Samp battuta, 2 a 1, ma da un Napoli a ritmo lento

Sofferenza assicurata per i trentamila del San Paolo, bambini imbacuccati inclusi, e un due a uno in estrema zona Cesarini che la magnifica Sampdoria di Giampaolo non avrebbe meritato

Il primo tempo e la complessiva organizzazione di gioco dei blucerchiati hanno detto che le pause natalizie del campionato segnano in negativo il ritorno del Napoli alle fatiche del campionato. Squadra svogliata, poco fiato, aggressività e cattiveria dimenticate sotto l’albero di Natale. Alla Samp non è parso vero di mettere in seria difficoltà Hamsik e compagni. La mediocrità degli azzurri si è sostanziata con imprecisione collettiva (i generosi attribuiscono una quota di sciatteria all’erba ghiacciata), un lontano ricordo la ragnatela a centro campo made Guardiola, opaca la regia di Jorginho, molta confusione, con la lodevole eccezione di Strinic, protagonista di un una gara vicina alla perfezione, impreziosita da scorribande imprendibili sulla fascia sinistra.

Sotto tono nell’insieme il pacchetto delle eccellenze di cui sono accreditati Hamsik, Insigne e Callejon. Mertens volenteroso ma poco di più. Preoccupazioni fugate a metà sulla tenuta di una difesa inedita per la squalifica di Albiol e la duplice trasferta di Koulibaly e Ghoulam richiamati dalla Coppa d’Africa. Autorevole Chiriches, esordio positivo di Tonelli, eroe di giornata per il gol del due a uno al 50° dopo un cross di Mertens perfezionato da Strinic e finalizzato dal pupillo di Sarri con un tiro  potente che ha trovato la traiettoria in una selva di sampdoriani arroccati a difesa della porta di Puggiani, autore nel finale di un paio di miracoli su conclusioni di Hamsik e Gabbiadini, che Sarri ha spinto in campo al minuto 27 del secondo tempo.

Il Napoli, al via del match, è stato quello brillante degli ultimi tempi solo per dieci minuti, non di più. Poi solo Samp, autorevole, ben disposta, aggressiva. La superiorità si è concretizzata al minuto trenta. Schick sfugge al controllo della difesa azzurra, crossa teso, a mezza altezza. Hysaj, nel tentativo di respingere, colpisce con il petto e il pallone beffa Reina. Autogol, 1 a 0 per la Samp. Gli azzurri possono solo lamentare un paio di sviste di mister Di Bello che non concede il rigore per due falli in area su Callejon. La reazione del Napoli non c’è e gli intirizziti tifosi napoletani sperano che l’intervallo porti consiglio.

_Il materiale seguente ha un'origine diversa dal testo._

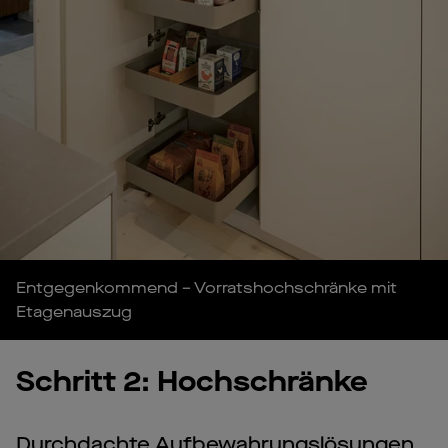
Entgegenkommend – Vorratshochschränke mit
Etagenauszug
Schritt 2: Hochschränke
Durchdachte Aufbewahrungslösungen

In effetti la squadra abbandona lo stato di torpore e inizia l’assalto al forte blucerchiato, ma decisiva è l’espulsione di Silvestre per doppia ammonizione. Giampaolo riporta in panchina uno spento Quagliarella e lo sostituisce con Muriel, ricercatissimo dal mercato internazionale e pericoloso in un paio di circostanze. Sarri risponde con il cambio Zielinski per Allan e si rivede, anche grazie alla superiorità numerica, un Napoli accettabile che spinge forte in cerca del pari. E arriva dal piede di Gabbbiadini, subentrato al minuto 27 all’inconsistente Jorginho. Solito assist di Insigne per Callejon, cross al volo per il nuovo entrato, 1  a 1. Vuoi vedere che possiamo provare a vincere questa ostica partita, pensano Hamsik e compagni?

Ci danno dentro, la Samp accusa l’handicap dell’uomo in meno. Ma resiste. Cede solo al quinto minuto di recupero. Mertens innesca l’ennesima proiezione offensiva di Strinic. Cross a tre metri dalla porta, respinto con affanno dai difensori blucerchiati, irrompe Tonelli che migliore esordio in  azzurro non poteva immaginare. Gran tiro sotto la traversa, 2 a 1, ma che sofferenza.